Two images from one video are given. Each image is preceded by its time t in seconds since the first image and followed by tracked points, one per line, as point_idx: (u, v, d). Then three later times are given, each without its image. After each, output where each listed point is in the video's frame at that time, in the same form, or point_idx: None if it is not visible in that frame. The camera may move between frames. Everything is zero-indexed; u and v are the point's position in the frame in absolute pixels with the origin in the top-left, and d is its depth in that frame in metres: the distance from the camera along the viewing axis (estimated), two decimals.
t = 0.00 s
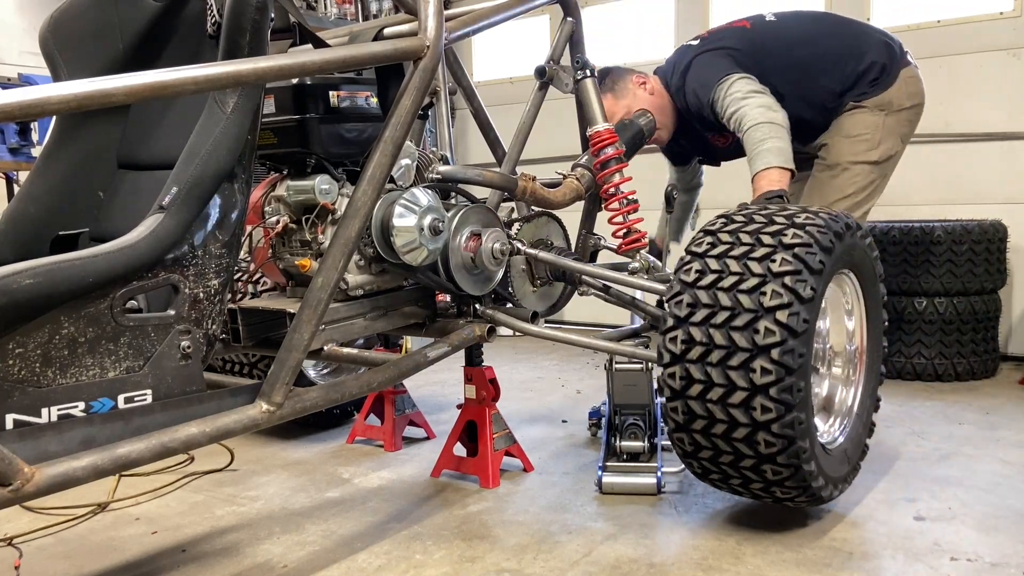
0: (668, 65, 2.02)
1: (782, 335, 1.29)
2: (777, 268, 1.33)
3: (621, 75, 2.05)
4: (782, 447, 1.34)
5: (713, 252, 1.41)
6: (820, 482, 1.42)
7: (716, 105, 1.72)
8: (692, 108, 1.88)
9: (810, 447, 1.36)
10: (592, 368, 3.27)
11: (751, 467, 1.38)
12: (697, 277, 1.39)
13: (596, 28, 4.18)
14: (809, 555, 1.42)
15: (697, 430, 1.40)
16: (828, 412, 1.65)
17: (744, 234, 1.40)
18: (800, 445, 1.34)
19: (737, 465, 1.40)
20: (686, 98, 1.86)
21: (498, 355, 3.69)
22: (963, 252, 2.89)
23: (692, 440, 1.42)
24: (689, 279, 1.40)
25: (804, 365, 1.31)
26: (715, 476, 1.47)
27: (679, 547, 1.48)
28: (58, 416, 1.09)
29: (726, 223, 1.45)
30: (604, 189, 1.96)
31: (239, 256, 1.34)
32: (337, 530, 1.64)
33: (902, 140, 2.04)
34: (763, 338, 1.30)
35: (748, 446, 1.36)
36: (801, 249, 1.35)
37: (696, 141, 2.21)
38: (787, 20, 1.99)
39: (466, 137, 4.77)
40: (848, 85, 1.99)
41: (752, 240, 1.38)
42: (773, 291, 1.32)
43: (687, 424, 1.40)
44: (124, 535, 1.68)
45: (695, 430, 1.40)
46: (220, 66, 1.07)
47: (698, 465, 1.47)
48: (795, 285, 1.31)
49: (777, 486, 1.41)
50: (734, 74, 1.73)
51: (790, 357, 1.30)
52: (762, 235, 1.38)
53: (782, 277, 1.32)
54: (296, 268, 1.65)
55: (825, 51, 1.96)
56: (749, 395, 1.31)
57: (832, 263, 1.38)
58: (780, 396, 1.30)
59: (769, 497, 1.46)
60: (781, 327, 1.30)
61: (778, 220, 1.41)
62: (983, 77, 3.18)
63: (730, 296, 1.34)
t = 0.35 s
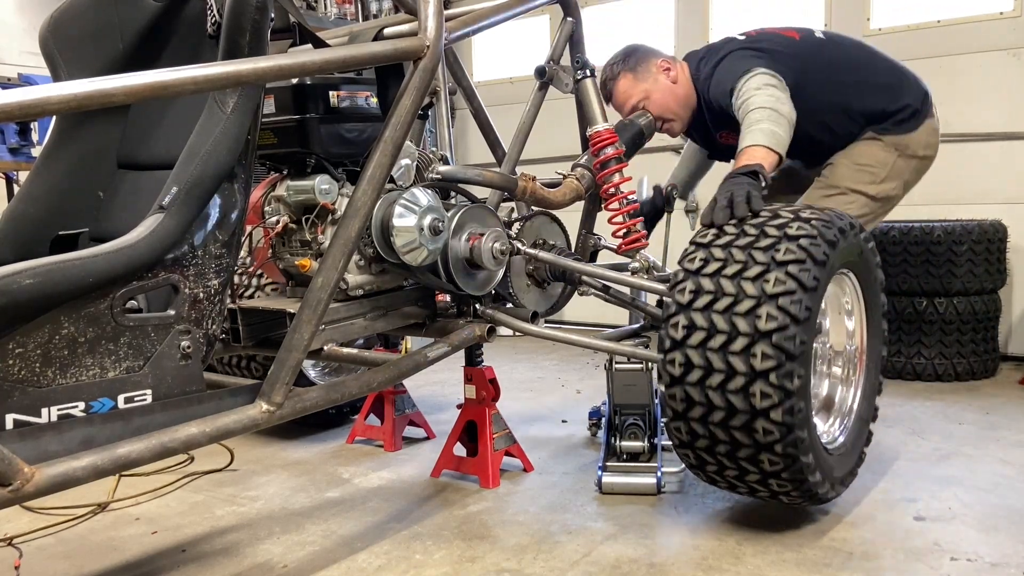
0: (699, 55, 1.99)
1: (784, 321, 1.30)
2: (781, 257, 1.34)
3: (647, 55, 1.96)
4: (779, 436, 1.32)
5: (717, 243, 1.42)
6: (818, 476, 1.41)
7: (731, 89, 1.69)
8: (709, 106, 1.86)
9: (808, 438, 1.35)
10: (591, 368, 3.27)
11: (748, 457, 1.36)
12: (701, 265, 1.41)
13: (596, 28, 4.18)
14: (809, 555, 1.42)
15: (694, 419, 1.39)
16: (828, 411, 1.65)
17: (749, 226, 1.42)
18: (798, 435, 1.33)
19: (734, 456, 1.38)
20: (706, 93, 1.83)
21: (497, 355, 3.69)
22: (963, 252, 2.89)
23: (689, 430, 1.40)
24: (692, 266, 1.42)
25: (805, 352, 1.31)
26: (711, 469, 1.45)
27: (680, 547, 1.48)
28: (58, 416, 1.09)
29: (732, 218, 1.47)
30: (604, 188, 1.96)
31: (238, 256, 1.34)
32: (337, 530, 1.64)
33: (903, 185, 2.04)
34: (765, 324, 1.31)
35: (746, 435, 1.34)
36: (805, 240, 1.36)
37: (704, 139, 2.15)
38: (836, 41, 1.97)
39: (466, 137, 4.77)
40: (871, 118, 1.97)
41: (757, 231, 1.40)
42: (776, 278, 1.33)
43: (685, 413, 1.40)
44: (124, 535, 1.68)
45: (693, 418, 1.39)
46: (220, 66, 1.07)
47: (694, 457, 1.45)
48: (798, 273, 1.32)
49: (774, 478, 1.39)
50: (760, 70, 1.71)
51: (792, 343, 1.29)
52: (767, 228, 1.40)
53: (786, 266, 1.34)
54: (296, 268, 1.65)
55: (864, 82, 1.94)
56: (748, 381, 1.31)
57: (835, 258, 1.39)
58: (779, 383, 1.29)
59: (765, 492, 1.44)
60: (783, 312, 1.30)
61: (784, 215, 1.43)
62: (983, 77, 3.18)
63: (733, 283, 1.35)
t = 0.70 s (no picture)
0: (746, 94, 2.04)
1: (791, 293, 1.31)
2: (791, 237, 1.37)
3: (705, 73, 1.98)
4: (777, 410, 1.31)
5: (727, 224, 1.45)
6: (813, 461, 1.38)
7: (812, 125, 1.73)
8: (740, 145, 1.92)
9: (805, 418, 1.33)
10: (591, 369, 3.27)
11: (744, 433, 1.34)
12: (710, 242, 1.42)
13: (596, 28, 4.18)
14: (809, 555, 1.42)
15: (692, 393, 1.37)
16: (829, 408, 1.66)
17: (758, 211, 1.45)
18: (795, 412, 1.32)
19: (729, 433, 1.36)
20: (744, 131, 1.89)
21: (497, 355, 3.69)
22: (963, 252, 2.89)
23: (686, 404, 1.38)
24: (701, 243, 1.43)
25: (810, 328, 1.31)
26: (705, 450, 1.41)
27: (680, 547, 1.48)
28: (58, 416, 1.09)
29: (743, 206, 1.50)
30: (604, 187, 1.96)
31: (239, 256, 1.34)
32: (337, 530, 1.64)
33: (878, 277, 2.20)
34: (772, 295, 1.31)
35: (744, 408, 1.32)
36: (815, 225, 1.40)
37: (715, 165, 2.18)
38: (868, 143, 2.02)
39: (466, 137, 4.77)
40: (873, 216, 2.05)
41: (768, 215, 1.43)
42: (785, 255, 1.34)
43: (683, 386, 1.38)
44: (124, 535, 1.68)
45: (691, 391, 1.37)
46: (221, 66, 1.07)
47: (688, 437, 1.42)
48: (807, 252, 1.34)
49: (769, 459, 1.36)
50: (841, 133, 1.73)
51: (797, 316, 1.30)
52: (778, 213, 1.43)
53: (794, 245, 1.36)
54: (296, 268, 1.65)
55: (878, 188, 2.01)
56: (751, 350, 1.31)
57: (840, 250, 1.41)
58: (782, 353, 1.29)
59: (758, 476, 1.41)
60: (790, 282, 1.31)
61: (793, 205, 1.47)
62: (983, 77, 3.17)
63: (741, 257, 1.36)
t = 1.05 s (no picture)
0: (795, 122, 2.18)
1: (794, 281, 1.30)
2: (792, 223, 1.36)
3: (729, 87, 2.09)
4: (782, 399, 1.31)
5: (727, 212, 1.44)
6: (819, 448, 1.39)
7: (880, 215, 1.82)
8: (780, 175, 2.11)
9: (811, 405, 1.34)
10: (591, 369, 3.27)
11: (750, 421, 1.35)
12: (711, 231, 1.42)
13: (596, 28, 4.18)
14: (810, 555, 1.42)
15: (697, 383, 1.37)
16: (833, 393, 1.66)
17: (758, 198, 1.44)
18: (800, 400, 1.32)
19: (735, 422, 1.37)
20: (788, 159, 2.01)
21: (497, 355, 3.69)
22: (963, 252, 2.89)
23: (691, 395, 1.39)
24: (703, 231, 1.42)
25: (813, 315, 1.31)
26: (711, 438, 1.42)
27: (680, 546, 1.48)
28: (58, 416, 1.09)
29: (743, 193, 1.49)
30: (603, 182, 1.96)
31: (239, 256, 1.34)
32: (337, 530, 1.64)
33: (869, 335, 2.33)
34: (775, 283, 1.31)
35: (749, 397, 1.33)
36: (816, 211, 1.39)
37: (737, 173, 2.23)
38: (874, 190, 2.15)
39: (466, 137, 4.77)
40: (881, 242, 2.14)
41: (769, 202, 1.42)
42: (787, 242, 1.34)
43: (688, 376, 1.38)
44: (124, 535, 1.68)
45: (696, 382, 1.37)
46: (221, 66, 1.07)
47: (694, 427, 1.43)
48: (809, 238, 1.33)
49: (775, 447, 1.37)
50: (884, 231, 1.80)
51: (800, 304, 1.30)
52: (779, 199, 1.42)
53: (796, 232, 1.35)
54: (296, 267, 1.65)
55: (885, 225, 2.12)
56: (754, 340, 1.31)
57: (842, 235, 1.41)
58: (786, 342, 1.29)
59: (764, 463, 1.42)
60: (793, 270, 1.31)
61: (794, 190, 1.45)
62: (983, 77, 3.17)
63: (743, 245, 1.36)
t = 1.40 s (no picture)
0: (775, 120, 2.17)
1: (791, 292, 1.30)
2: (787, 230, 1.35)
3: (711, 86, 2.09)
4: (784, 408, 1.31)
5: (722, 219, 1.43)
6: (821, 453, 1.40)
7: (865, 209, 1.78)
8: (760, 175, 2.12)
9: (812, 413, 1.34)
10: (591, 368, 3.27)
11: (751, 431, 1.36)
12: (706, 240, 1.41)
13: (596, 28, 4.18)
14: (810, 555, 1.42)
15: (698, 394, 1.38)
16: (834, 392, 1.66)
17: (753, 203, 1.42)
18: (801, 409, 1.32)
19: (737, 431, 1.37)
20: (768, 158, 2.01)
21: (497, 355, 3.69)
22: (963, 252, 2.89)
23: (693, 405, 1.40)
24: (698, 240, 1.41)
25: (811, 324, 1.30)
26: (714, 446, 1.43)
27: (680, 547, 1.48)
28: (58, 416, 1.09)
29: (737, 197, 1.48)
30: (604, 181, 1.96)
31: (239, 256, 1.34)
32: (337, 530, 1.64)
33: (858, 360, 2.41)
34: (771, 294, 1.30)
35: (750, 408, 1.33)
36: (810, 216, 1.37)
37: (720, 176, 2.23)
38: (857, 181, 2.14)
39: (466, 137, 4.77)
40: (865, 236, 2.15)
41: (763, 207, 1.41)
42: (782, 250, 1.33)
43: (689, 388, 1.39)
44: (124, 535, 1.68)
45: (697, 393, 1.38)
46: (221, 66, 1.07)
47: (697, 435, 1.44)
48: (804, 246, 1.32)
49: (777, 455, 1.38)
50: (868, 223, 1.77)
51: (797, 314, 1.29)
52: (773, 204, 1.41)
53: (791, 239, 1.34)
54: (296, 268, 1.65)
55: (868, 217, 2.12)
56: (753, 353, 1.31)
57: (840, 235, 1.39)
58: (785, 354, 1.29)
59: (767, 469, 1.43)
60: (790, 281, 1.30)
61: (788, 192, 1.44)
62: (983, 77, 3.17)
63: (738, 256, 1.35)
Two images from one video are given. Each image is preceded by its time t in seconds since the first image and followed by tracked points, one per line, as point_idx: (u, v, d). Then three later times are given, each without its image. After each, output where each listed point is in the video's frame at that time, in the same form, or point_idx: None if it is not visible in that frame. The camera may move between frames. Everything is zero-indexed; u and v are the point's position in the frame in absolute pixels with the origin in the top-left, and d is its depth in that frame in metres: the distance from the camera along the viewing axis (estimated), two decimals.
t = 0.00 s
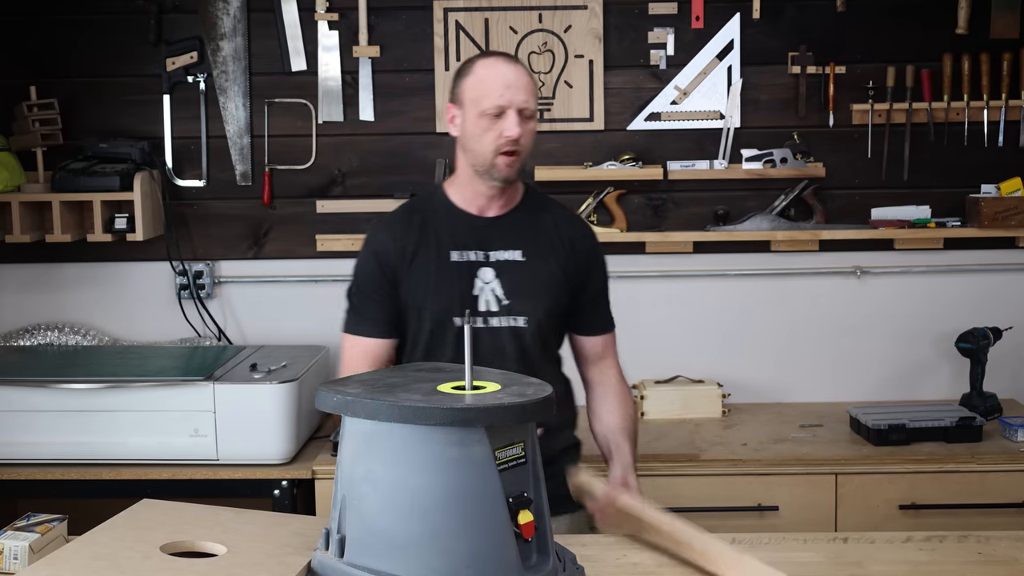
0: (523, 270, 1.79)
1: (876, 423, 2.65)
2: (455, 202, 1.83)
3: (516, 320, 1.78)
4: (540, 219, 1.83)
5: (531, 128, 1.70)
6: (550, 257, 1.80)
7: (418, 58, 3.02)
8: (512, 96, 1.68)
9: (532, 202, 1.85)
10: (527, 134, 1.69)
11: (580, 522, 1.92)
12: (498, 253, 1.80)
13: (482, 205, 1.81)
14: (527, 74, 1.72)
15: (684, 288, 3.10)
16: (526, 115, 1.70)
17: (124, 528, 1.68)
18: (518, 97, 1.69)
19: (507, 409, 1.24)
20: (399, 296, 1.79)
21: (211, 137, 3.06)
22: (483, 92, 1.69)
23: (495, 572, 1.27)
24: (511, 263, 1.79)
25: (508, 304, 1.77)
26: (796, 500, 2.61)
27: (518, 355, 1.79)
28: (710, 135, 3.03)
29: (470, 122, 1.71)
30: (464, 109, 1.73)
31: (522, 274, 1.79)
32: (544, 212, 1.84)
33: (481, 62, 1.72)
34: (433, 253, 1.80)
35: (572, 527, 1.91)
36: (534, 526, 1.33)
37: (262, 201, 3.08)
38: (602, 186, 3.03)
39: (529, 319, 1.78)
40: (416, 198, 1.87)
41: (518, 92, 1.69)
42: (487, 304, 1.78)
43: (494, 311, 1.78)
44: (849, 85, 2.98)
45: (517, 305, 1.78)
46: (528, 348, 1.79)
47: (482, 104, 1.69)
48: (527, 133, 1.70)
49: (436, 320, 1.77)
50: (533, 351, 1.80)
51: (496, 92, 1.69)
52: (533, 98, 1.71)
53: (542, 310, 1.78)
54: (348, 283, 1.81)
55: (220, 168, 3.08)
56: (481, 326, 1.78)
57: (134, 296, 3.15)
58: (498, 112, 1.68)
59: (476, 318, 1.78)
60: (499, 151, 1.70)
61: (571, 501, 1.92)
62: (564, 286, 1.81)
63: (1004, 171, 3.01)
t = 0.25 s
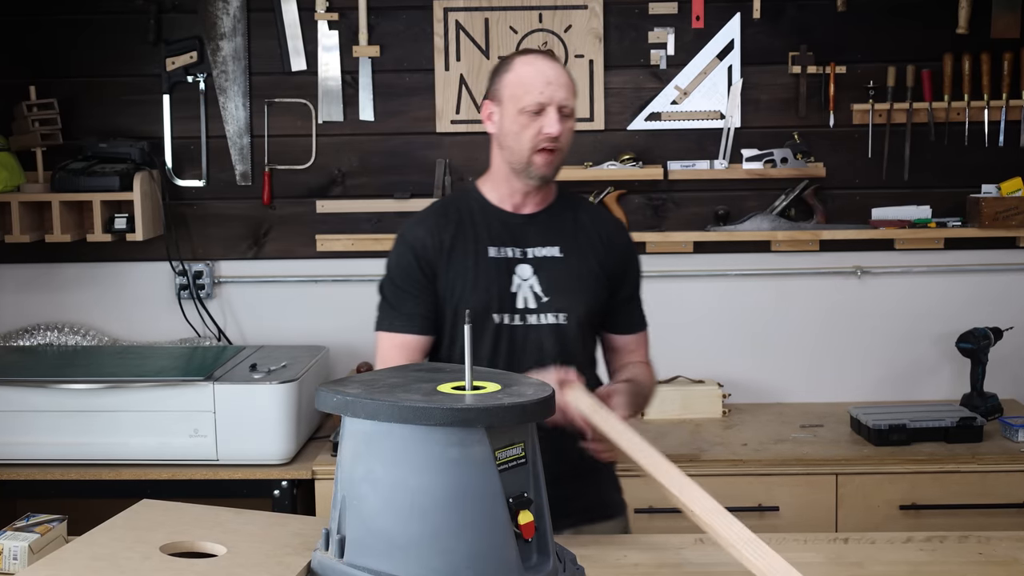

> _AIM OF THE EXERCISE_:
Reproduce the records word for word, please, from their first line up to and including the line that contains "6: (820, 482, 1.42)", but no pictures.

> _ANSWER TO THIS EXERCISE_:
Two images from one video are given. Each image is preceded by its time t in seconds since the first image and followed by tracked points, one per line, as point_idx: (u, v, d). Then three later times are given, each without its image. After each, output where each listed point is in the video's frame at that time, in the same form, or point_idx: None if it is not visible in that frame. The camera may move between frames. Everything is zero-indexed; u and v are the point's position in the frame in absolute pixels with the origin in the top-left, and d is its depth in that frame in metres: the distance from the camera along the viewing axis (estimated), two decimals.
t = 0.00 s
0: (668, 65, 2.02)
1: (782, 335, 1.29)
2: (777, 268, 1.33)
3: (621, 75, 2.05)
4: (782, 447, 1.34)
5: (713, 252, 1.41)
6: (820, 482, 1.42)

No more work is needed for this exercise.